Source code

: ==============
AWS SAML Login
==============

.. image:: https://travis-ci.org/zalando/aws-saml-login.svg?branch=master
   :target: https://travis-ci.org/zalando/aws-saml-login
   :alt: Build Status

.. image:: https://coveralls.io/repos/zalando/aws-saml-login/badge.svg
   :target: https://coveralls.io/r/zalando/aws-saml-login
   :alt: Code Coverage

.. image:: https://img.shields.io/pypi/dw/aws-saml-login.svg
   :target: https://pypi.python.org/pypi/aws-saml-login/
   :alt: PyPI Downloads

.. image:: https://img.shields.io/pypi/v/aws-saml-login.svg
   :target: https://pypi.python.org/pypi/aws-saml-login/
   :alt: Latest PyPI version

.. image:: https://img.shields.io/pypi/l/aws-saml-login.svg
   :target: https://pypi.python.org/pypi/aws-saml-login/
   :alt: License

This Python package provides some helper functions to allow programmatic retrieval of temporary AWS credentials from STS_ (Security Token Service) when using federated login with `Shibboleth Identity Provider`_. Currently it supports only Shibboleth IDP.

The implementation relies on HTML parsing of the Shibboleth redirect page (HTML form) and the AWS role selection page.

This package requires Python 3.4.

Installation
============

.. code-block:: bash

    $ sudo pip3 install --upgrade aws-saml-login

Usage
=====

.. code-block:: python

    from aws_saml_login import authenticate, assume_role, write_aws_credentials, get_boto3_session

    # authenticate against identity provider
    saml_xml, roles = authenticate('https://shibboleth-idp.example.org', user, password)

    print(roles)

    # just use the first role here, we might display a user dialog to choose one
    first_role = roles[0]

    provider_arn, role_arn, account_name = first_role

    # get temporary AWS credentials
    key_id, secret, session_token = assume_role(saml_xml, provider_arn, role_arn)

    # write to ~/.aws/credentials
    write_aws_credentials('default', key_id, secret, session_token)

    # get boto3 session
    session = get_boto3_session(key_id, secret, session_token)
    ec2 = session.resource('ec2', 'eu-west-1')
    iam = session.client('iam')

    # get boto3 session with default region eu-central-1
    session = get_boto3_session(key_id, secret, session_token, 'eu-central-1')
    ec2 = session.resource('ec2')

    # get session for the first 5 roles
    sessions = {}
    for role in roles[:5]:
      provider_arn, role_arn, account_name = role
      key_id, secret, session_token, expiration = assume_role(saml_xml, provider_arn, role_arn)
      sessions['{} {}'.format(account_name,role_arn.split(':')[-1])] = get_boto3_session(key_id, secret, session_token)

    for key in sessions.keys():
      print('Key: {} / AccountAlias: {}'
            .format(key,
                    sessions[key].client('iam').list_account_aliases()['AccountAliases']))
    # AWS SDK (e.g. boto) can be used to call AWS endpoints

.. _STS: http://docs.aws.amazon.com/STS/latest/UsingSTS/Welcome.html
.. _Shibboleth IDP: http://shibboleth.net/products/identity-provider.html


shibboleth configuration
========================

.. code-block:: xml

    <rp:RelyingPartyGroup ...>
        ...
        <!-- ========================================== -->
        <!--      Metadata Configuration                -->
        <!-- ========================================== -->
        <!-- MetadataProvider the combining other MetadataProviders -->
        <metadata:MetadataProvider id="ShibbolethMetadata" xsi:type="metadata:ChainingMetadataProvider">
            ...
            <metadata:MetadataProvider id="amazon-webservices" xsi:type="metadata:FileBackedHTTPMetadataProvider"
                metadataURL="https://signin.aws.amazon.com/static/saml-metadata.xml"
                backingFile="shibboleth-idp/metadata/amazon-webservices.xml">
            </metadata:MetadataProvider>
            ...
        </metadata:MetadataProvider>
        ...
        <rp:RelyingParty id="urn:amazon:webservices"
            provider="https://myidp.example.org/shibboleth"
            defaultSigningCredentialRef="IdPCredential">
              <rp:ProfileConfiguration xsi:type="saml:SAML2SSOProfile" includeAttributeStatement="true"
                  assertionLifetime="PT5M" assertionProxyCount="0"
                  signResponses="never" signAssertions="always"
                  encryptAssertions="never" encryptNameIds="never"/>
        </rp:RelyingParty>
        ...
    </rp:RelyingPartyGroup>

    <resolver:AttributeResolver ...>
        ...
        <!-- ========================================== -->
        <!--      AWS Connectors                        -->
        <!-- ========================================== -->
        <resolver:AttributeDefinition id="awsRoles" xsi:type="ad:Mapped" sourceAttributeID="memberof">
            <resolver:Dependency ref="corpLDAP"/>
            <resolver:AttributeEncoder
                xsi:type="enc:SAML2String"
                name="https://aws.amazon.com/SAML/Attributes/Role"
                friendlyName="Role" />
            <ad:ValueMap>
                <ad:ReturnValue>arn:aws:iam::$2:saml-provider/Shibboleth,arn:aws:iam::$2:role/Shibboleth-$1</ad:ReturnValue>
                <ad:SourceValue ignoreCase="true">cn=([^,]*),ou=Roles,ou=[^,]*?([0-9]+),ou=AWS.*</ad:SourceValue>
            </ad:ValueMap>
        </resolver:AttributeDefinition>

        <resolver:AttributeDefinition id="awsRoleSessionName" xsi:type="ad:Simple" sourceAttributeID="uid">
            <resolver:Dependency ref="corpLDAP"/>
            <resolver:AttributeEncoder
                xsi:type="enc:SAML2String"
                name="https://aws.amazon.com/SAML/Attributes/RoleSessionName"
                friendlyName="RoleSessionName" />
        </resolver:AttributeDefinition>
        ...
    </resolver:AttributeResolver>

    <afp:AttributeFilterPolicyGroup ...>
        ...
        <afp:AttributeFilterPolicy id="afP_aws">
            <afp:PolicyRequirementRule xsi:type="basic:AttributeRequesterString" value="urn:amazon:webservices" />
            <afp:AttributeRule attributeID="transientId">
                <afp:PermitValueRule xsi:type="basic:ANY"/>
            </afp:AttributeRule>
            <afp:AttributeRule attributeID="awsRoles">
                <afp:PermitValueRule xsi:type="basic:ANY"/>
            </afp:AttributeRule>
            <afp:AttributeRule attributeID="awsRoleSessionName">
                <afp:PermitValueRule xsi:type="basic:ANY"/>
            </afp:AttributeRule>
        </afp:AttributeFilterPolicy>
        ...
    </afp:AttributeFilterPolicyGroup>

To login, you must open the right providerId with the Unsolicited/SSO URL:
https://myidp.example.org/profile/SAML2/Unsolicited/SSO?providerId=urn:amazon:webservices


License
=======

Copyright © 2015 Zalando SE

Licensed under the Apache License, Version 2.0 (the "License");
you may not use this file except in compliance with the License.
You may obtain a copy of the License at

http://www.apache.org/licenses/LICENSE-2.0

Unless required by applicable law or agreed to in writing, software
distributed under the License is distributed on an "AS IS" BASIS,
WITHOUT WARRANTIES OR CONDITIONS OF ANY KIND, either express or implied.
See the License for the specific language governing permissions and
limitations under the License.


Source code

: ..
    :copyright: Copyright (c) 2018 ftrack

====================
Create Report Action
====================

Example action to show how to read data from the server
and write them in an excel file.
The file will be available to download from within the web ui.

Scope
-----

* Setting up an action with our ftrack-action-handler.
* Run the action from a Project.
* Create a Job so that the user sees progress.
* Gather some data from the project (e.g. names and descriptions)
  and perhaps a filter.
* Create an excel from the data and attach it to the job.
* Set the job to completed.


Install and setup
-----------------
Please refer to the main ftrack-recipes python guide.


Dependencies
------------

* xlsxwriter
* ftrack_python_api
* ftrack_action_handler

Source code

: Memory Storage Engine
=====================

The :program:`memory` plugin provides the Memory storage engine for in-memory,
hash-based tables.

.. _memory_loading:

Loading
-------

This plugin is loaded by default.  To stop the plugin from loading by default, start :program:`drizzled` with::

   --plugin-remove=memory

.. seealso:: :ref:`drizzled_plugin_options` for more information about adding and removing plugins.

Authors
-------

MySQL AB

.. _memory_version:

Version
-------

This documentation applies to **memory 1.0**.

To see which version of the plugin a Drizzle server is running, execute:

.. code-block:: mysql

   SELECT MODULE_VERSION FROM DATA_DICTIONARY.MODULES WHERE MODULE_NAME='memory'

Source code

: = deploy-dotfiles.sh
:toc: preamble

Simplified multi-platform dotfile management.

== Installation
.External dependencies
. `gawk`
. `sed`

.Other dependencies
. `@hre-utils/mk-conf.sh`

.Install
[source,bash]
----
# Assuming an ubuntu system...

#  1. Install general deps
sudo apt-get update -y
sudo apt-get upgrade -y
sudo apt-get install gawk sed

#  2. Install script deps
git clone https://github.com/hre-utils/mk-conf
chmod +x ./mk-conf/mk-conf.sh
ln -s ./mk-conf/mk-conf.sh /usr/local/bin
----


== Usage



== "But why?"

____

#### DIRECTIONS:
Exactly the lines above from the one with "limitations under the License." to the one with "user sees progress.", both included, are to be quoted; leave the rest out.

#### OUTPUT OF THE EXERCISE:
limitations under the License.


Source code

: ..
    :copyright: Copyright (c) 2018 ftrack

====================
Create Report Action
====================

Example action to show how to read data from the server
and write them in an excel file.
The file will be available to download from within the web ui.

Scope
-----

* Setting up an action with our ftrack-action-handler.
* Run the action from a Project.
* Create a Job so that the user sees progress.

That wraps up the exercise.